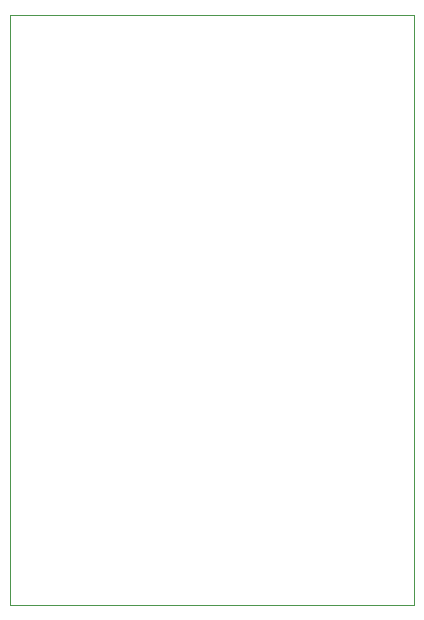
<source format=gm1>
G75*
%MOIN*%
%OFA0B0*%
%FSLAX24Y24*%
%IPPOS*%
%LPD*%
%AMOC8*
5,1,8,0,0,1.08239X$1,22.5*
%
%ADD10C,0.0000*%
D10*
X001644Y001582D02*
X001644Y021267D01*
X015108Y021267D01*
X015108Y001582D01*
X001644Y001582D01*
M02*

</source>
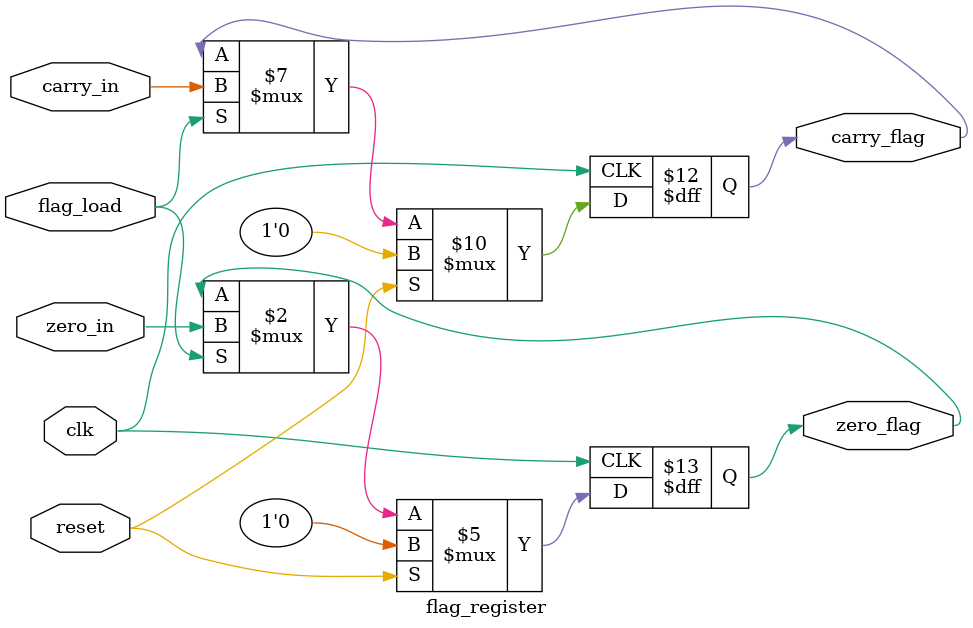
<source format=v>
`timescale 1ns / 1ps

module flag_register(
    input clk,
    input reset,
    input flag_load,        // Control signal from controller
    input carry_in,         // Carry output from ALU
    input zero_in,          // Zero output from ALU
    output reg carry_flag,  // Stored carry flag
    output reg zero_flag    // Stored zero flag
);

    always @(posedge clk) begin
        if (reset) begin
            carry_flag <= 1'b0;
            zero_flag <= 1'b0;
        end
        else if (flag_load) begin
            carry_flag <= carry_in;
            zero_flag <= zero_in;
        end
    end

endmodule
</source>
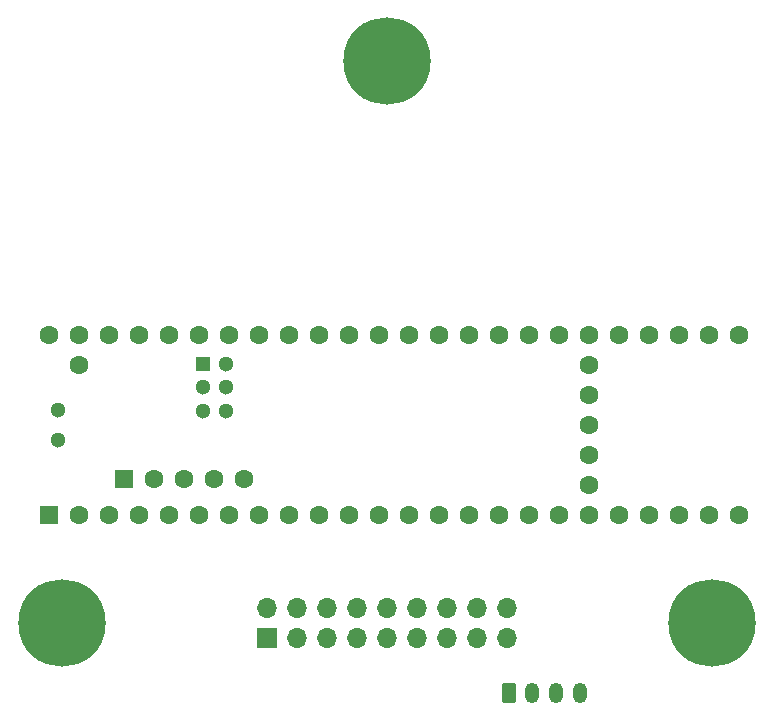
<source format=gbr>
%TF.GenerationSoftware,KiCad,Pcbnew,(6.0.7)*%
%TF.CreationDate,2023-03-09T00:32:03-05:00*%
%TF.ProjectId,board_4,626f6172-645f-4342-9e6b-696361645f70,rev?*%
%TF.SameCoordinates,Original*%
%TF.FileFunction,Soldermask,Bot*%
%TF.FilePolarity,Negative*%
%FSLAX46Y46*%
G04 Gerber Fmt 4.6, Leading zero omitted, Abs format (unit mm)*
G04 Created by KiCad (PCBNEW (6.0.7)) date 2023-03-09 00:32:03*
%MOMM*%
%LPD*%
G01*
G04 APERTURE LIST*
G04 Aperture macros list*
%AMRoundRect*
0 Rectangle with rounded corners*
0 $1 Rounding radius*
0 $2 $3 $4 $5 $6 $7 $8 $9 X,Y pos of 4 corners*
0 Add a 4 corners polygon primitive as box body*
4,1,4,$2,$3,$4,$5,$6,$7,$8,$9,$2,$3,0*
0 Add four circle primitives for the rounded corners*
1,1,$1+$1,$2,$3*
1,1,$1+$1,$4,$5*
1,1,$1+$1,$6,$7*
1,1,$1+$1,$8,$9*
0 Add four rect primitives between the rounded corners*
20,1,$1+$1,$2,$3,$4,$5,0*
20,1,$1+$1,$4,$5,$6,$7,0*
20,1,$1+$1,$6,$7,$8,$9,0*
20,1,$1+$1,$8,$9,$2,$3,0*%
G04 Aperture macros list end*
%ADD10C,4.100000*%
%ADD11C,7.400000*%
%ADD12R,1.600000X1.600000*%
%ADD13C,1.600000*%
%ADD14R,1.300000X1.300000*%
%ADD15C,1.300000*%
%ADD16R,1.700000X1.700000*%
%ADD17O,1.700000X1.700000*%
%ADD18RoundRect,0.250000X-0.350000X-0.625000X0.350000X-0.625000X0.350000X0.625000X-0.350000X0.625000X0*%
%ADD19O,1.200000X1.750000*%
G04 APERTURE END LIST*
D10*
%TO.C,REF\u002A\u002A*%
X175468013Y-139389531D03*
D11*
X175468013Y-139389531D03*
%TD*%
%TO.C,REF\u002A\u002A*%
X147976228Y-91782125D03*
D10*
X147976228Y-91782125D03*
%TD*%
D12*
%TO.C,U1*%
X119410000Y-130230000D03*
D13*
X121950000Y-130230000D03*
X124490000Y-130230000D03*
X127030000Y-130230000D03*
X129570000Y-130230000D03*
X132110000Y-130230000D03*
X134650000Y-130230000D03*
X137190000Y-130230000D03*
X139730000Y-130230000D03*
X142270000Y-130230000D03*
X144810000Y-130230000D03*
X147350000Y-130230000D03*
X149890000Y-130230000D03*
X152430000Y-130230000D03*
X154970000Y-130230000D03*
X157510000Y-130230000D03*
X160050000Y-130230000D03*
X162590000Y-130230000D03*
X165130000Y-130230000D03*
X167670000Y-130230000D03*
X170210000Y-130230000D03*
X172750000Y-130230000D03*
X175290000Y-130230000D03*
X177830000Y-130230000D03*
X177830000Y-114990000D03*
X175290000Y-114990000D03*
X172750000Y-114990000D03*
X170210000Y-114990000D03*
X167670000Y-114990000D03*
X165130000Y-114990000D03*
X162590000Y-114990000D03*
X160050000Y-114990000D03*
X157510000Y-114990000D03*
X154970000Y-114990000D03*
X152430000Y-114990000D03*
X149890000Y-114990000D03*
X147350000Y-114990000D03*
X144810000Y-114990000D03*
X142270000Y-114990000D03*
X139730000Y-114990000D03*
X137190000Y-114990000D03*
X134650000Y-114990000D03*
X132110000Y-114990000D03*
X129570000Y-114990000D03*
X127030000Y-114990000D03*
X124490000Y-114990000D03*
X121950000Y-114990000D03*
X119410000Y-114990000D03*
X121950000Y-117530000D03*
X165130000Y-127690000D03*
X165130000Y-125150000D03*
X165130000Y-122610000D03*
X165130000Y-120070000D03*
X165130000Y-117530000D03*
D12*
X125709200Y-127179200D03*
D13*
X128249200Y-127179200D03*
X130789200Y-127179200D03*
X133329200Y-127179200D03*
X135869200Y-127179200D03*
D14*
X132380000Y-117428400D03*
D15*
X132380000Y-119428400D03*
X132380000Y-121428400D03*
X134380000Y-121428400D03*
X134380000Y-119428400D03*
X134380000Y-117428400D03*
X120140000Y-121340000D03*
X120140000Y-123880000D03*
%TD*%
D11*
%TO.C,REF\u002A\u002A*%
X120480277Y-139392743D03*
D10*
X120480277Y-139392743D03*
%TD*%
D16*
%TO.C,J2*%
X137840000Y-140680000D03*
D17*
X137840000Y-138140000D03*
X140380000Y-140680000D03*
X140380000Y-138140000D03*
X142920000Y-140680000D03*
X142920000Y-138140000D03*
X145460000Y-140680000D03*
X145460000Y-138140000D03*
X148000000Y-140680000D03*
X148000000Y-138140000D03*
X150540000Y-140680000D03*
X150540000Y-138140000D03*
X153080000Y-140680000D03*
X153080000Y-138140000D03*
X155620000Y-140680000D03*
X155620000Y-138140000D03*
X158160000Y-140680000D03*
X158160000Y-138140000D03*
%TD*%
D18*
%TO.C,J1*%
X158290000Y-145276400D03*
D19*
X160290000Y-145276400D03*
X162290000Y-145276400D03*
X164290000Y-145276400D03*
%TD*%
M02*

</source>
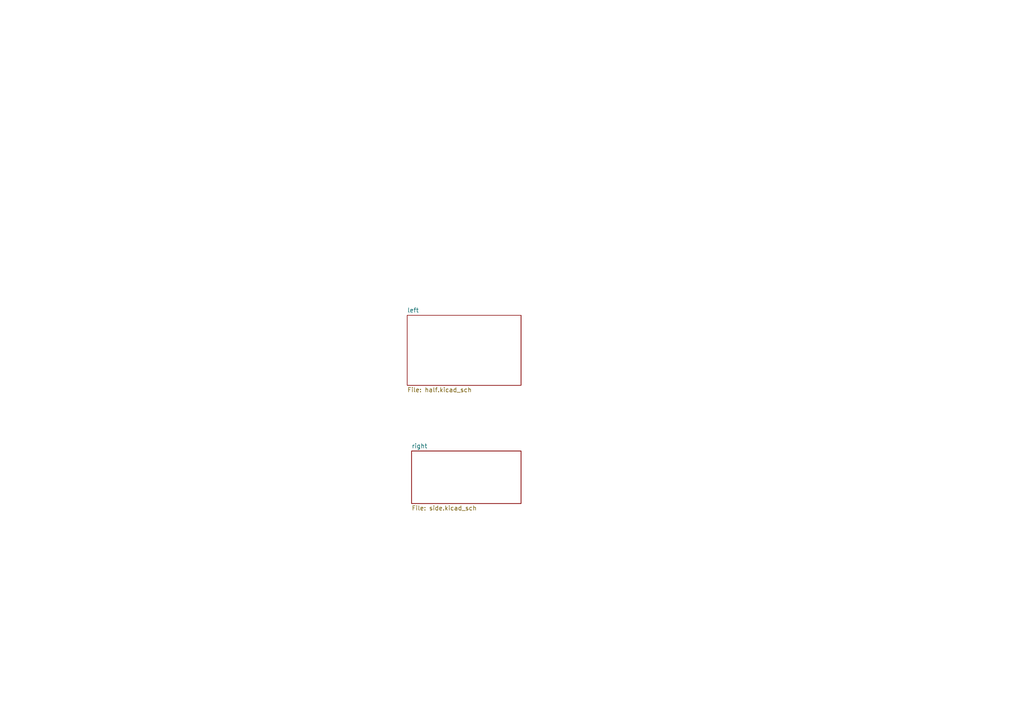
<source format=kicad_sch>
(kicad_sch
	(version 20250114)
	(generator "eeschema")
	(generator_version "9.0")
	(uuid "ff913b3b-26d5-40a9-9a21-46e660b1c70e")
	(paper "A4")
	(lib_symbols)
	(sheet
		(at 119.38 130.81)
		(size 31.75 15.24)
		(exclude_from_sim no)
		(in_bom yes)
		(on_board yes)
		(dnp no)
		(fields_autoplaced yes)
		(stroke
			(width 0.1524)
			(type solid)
		)
		(fill
			(color 0 0 0 0.0000)
		)
		(uuid "0fc58fe7-3509-4412-ba19-52574beb712a")
		(property "Sheetname" "right"
			(at 119.38 130.0984 0)
			(effects
				(font
					(size 1.27 1.27)
				)
				(justify left bottom)
			)
		)
		(property "Sheetfile" "side.kicad_sch"
			(at 119.38 146.6346 0)
			(effects
				(font
					(size 1.27 1.27)
				)
				(justify left top)
			)
		)
		(instances
			(project "SplitKeyboard"
				(path "/ff913b3b-26d5-40a9-9a21-46e660b1c70e"
					(page "3")
				)
			)
		)
	)
	(sheet
		(at 118.11 91.44)
		(size 33.02 20.32)
		(exclude_from_sim no)
		(in_bom yes)
		(on_board yes)
		(dnp no)
		(fields_autoplaced yes)
		(stroke
			(width 0.1524)
			(type solid)
		)
		(fill
			(color 0 0 0 0.0000)
		)
		(uuid "ced111bd-f975-4b4c-afae-9f2a474e321c")
		(property "Sheetname" "left"
			(at 118.11 90.7284 0)
			(effects
				(font
					(size 1.27 1.27)
				)
				(justify left bottom)
			)
		)
		(property "Sheetfile" "half.kicad_sch"
			(at 118.11 112.3446 0)
			(effects
				(font
					(size 1.27 1.27)
				)
				(justify left top)
			)
		)
		(instances
			(project "SplitKeyboard"
				(path "/ff913b3b-26d5-40a9-9a21-46e660b1c70e"
					(page "2")
				)
			)
		)
	)
	(sheet_instances
		(path "/"
			(page "1")
		)
	)
	(embedded_fonts no)
)

</source>
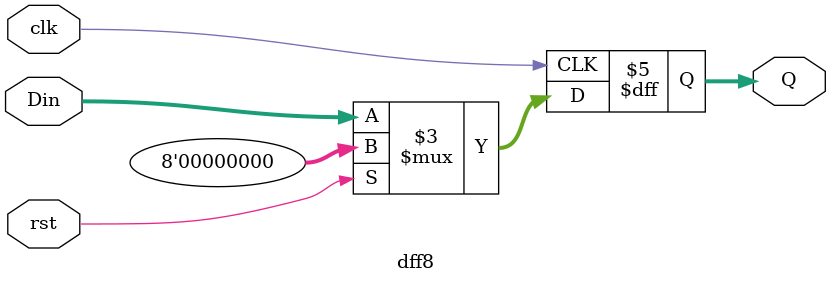
<source format=v>
module dff8(Din,Q,clk,rst);
input signed  [7:0]Din;
input clk,rst;
output reg signed [7:0] Q;
always@(posedge clk)
begin
if(rst)
Q<=0;
else
Q<=Din;
end
endmodule

</source>
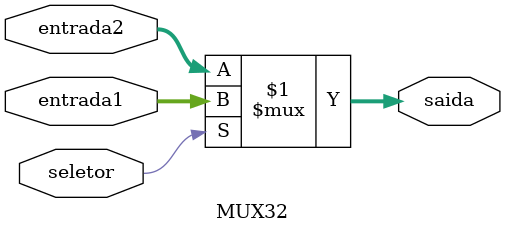
<source format=v>
module MUX32 (entrada1, entrada2, seletor, saida);

    input wire [31:0] entrada1, entrada2;
    input wire seletor;
    output [31:0] saida;
    assign saida = seletor ? entrada1 : entrada2;
endmodule
</source>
══════
[YOUR ASSIGNMENT]
In the entries above, find the line with "X157510000Y-114990000D03*" and the line with "X134380000Y-119428400D03*", then restate word for word both of them and every line between, with nothing more.

[WRITTEN REPLY]
X157510000Y-114990000D03*
X154970000Y-114990000D03*
X152430000Y-114990000D03*
X149890000Y-114990000D03*
X147350000Y-114990000D03*
X144810000Y-114990000D03*
X142270000Y-114990000D03*
X139730000Y-114990000D03*
X137190000Y-114990000D03*
X134650000Y-114990000D03*
X132110000Y-114990000D03*
X129570000Y-114990000D03*
X127030000Y-114990000D03*
X124490000Y-114990000D03*
X121950000Y-114990000D03*
X119410000Y-114990000D03*
X121950000Y-117530000D03*
X165130000Y-127690000D03*
X165130000Y-125150000D03*
X165130000Y-122610000D03*
X165130000Y-120070000D03*
X165130000Y-117530000D03*
D12*
X125709200Y-127179200D03*
D13*
X128249200Y-127179200D03*
X130789200Y-127179200D03*
X133329200Y-127179200D03*
X135869200Y-127179200D03*
D14*
X132380000Y-117428400D03*
D15*
X132380000Y-119428400D03*
X132380000Y-121428400D03*
X134380000Y-121428400D03*
X134380000Y-119428400D03*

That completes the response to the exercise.